The Chancellor also ordered the mobilization of two battalions of military engineers and police for dispatch into the Rhineland, an act which he privately admitted was more symbolic than effective. On March 7th, for the first time in almost twenty years, German troops entered the Rhineland. The following week was tense, but slowly the diplomatic response flowed in: Belgium congratulated Germany on "restoring her national dignity," in the words of King Leopold. France predictably claimed that the Franco-Sowjet Pact was strictly a defensive measure and that Germany had nothing to fear. Perhaps most ominously, a Sowjet cruiser docked in the IJsselmeer.
Figure 41: The Soviet cruiser Kirov, which visited the Netherlands in 1936
The remainder of the spring of 1936 passed without event; the Siemens firm invested extensively in hydroelectric dams in Afghanistan and Hjalmar Schacht of the Reichsbank proposed a radical revision of the Reich's monetary policy; Minister Schwarz considered it in great depth before approving Schacht's proposal with stiff restrictions and the elimination of the 1920s-era
Rentenmark unofficial currency. Perhaps the most significant development of the year was the dispatch of a German military mission to China under Major-General von Falkenhausen. Officially their role was to advise and train Chiang Kai-Shek's nationalist army; unofficially their role was to test the next generation of the Reichswehr's equipment. They would spend three years in China, personnel rotating out as needed.
As German industry recovered, so too did German arms: the Luftwaffe received six of the fifty fighter squadrons for which General Goering had begged in the summer, and six more by winter. They were, admittedly, hopelessly outdated compared to the design which had surprised the world when it had overflown Berlin in 1935, but Messerschmitt continued to have problems with the revolutionary new fighter he was developing. More important, internationally, was the construction of DRMS
Bismarck. The battleship was conceived and built in direct contravention of the Anglo-German Naval Agreement of 1935; once again, the Chancellor and Fuehrer called up the specter of the Franco-Sowjet Pact, and the Russian cruiser in Amsterdam.
Figure 42: Germany's security demanded that the Anglo-German Naval Agreement be abrogated.

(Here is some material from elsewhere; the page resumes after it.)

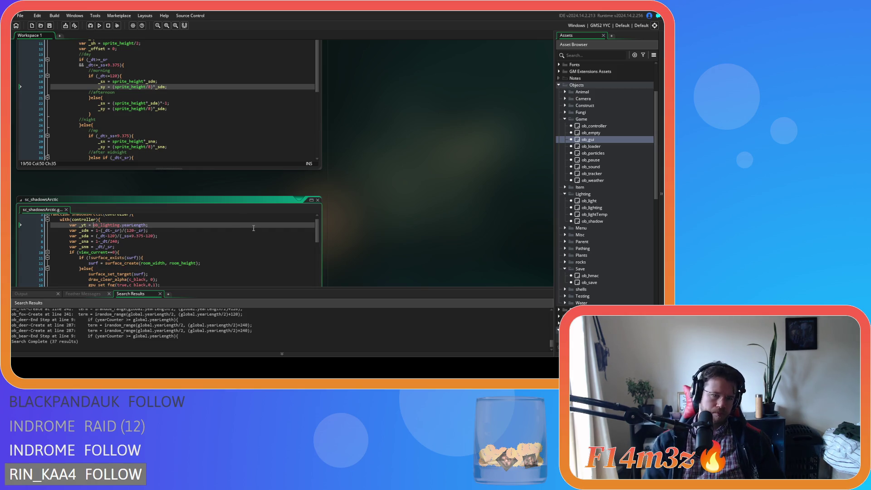
{"action": "scroll", "coordinate": [459, 157], "scroll_direction": "down", "scroll_amount": 6}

We must protect the sacred integrity of Germany at all costs, even at the risk of alienating our friends in Britain. What use is it if our British cousins agree that we shall be restricted to a set fleet size, yet the French and Sowjets conspire to send battleships to our very doorstep? No, I say to you, with the best goodwill towards our British neighbors, so long as we are bound on all sides by enemies, our agreement is no more than a scrap of wet paper.
Within a week, however, international reaction to Germany's naval rearmament was overshadowed by war in Spain.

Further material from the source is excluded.